The Town of Wyoming is a town located in Iowa County, Wisconsin, United States. The population was 364 at the 2000 census.

Landmarks
Frank Lloyd Wright's Taliesin is located in the town, as is his Wyoming Valley School. Unity Chapel, designed by Joseph Lyman Silsbee and worked on by Wright, is also located in Wyoming.

Geography
According to the United States Census Bureau, the town has a total area of 40.8 square miles (105.8 km2), of which, 39.8 square miles (103.0 km2) of it is land and 1.1 square miles (2.8 km2) of it (2.64%) is water.

Demographics
As of the census of 2000, there were 364 people, 145 households, and 107 families residing in the town. The population density was 9.2 people per square mile (3.5/km2). There were 212 housing units at an average density of 5.3 per square mile (2.1/km2). The racial makeup of the town was 99.18% White, 0.27% Native American, 0.27% from other races, and 0.27% from two or more races. Hispanic or Latino of any race were 0.27% of the population.

There were 145 households, out of which 29.0% had children under the age of 18 living with them, 66.9% were married couples living together, 4.1% had a female householder with no husband present, and 26.2% were non-families. 19.3% of all households were made up of individuals, and 4.1% had someone living alone who was 65 years of age or older. The average household size was 2.47 and the average family size was 2.81.

- _MATERIAL SHOWN_:
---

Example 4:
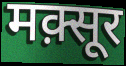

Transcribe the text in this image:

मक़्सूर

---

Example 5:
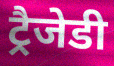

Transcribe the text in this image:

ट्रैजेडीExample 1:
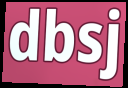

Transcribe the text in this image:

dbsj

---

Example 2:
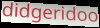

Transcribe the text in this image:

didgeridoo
...
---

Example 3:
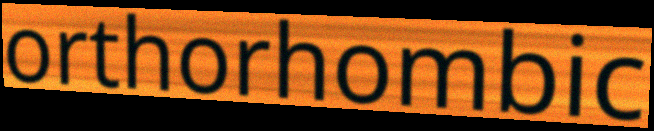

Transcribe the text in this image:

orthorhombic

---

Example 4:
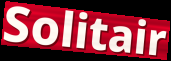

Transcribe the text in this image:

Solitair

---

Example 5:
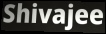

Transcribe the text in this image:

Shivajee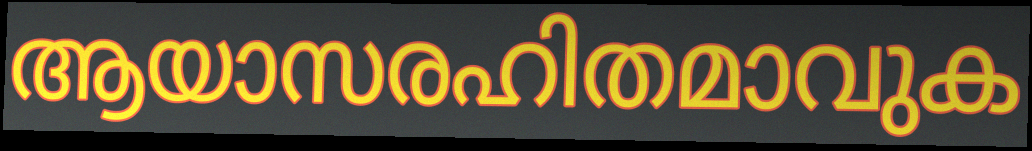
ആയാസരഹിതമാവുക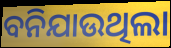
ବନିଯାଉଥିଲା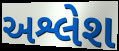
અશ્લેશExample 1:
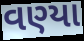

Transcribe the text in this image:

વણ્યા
--
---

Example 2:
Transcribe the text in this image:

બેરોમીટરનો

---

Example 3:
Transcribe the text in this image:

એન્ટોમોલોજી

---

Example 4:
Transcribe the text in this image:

- _GOALS_:
1. Answer these questions using the article on the Town of Wyoming, Wisconsin:
(a) In which county is the town located?
(b) Who designed Unity Chapel?
(c) How many housing units did the town have at the 2000 census?
2. List every landmark that the article on the Town of Wyoming, Wisconsin names as located in the town.
3. Continue the article on the Town of Wyoming, Wisconsin from where it stops.
The records have no connection to the text about the Town of Wyoming, Wisconsin.

- _RESPONSES BY TASK_:
1.
(a) Iowa County
(b) Joseph Lyman Silsbee
(c) 212

2.
Taliesin
Wyoming Valley School
Unity Chapel

3.
In the town, the population was spread out, with 24.2% under the age of 18, 3.3% from 18 to 24, 31.6% from 25 to 44, 28.8% from 45 to 64, and 12.1% who were 65 years of age or older. The median age was 42 years. For every 100 females, there were 106.8 males. For every 100 females age 18 and over, there were 112.3 males.

The median income for a household in the town was $48,438, and the median income for a family was $56,607. Males had a median income of $33,393 versus $40,673 for females. The per capita income for the town was $23,253. About 6.9% of families and 9.7% of the population were below the poverty line, including 18.8% of those under age 18 and 20.8% of those age 65 or over.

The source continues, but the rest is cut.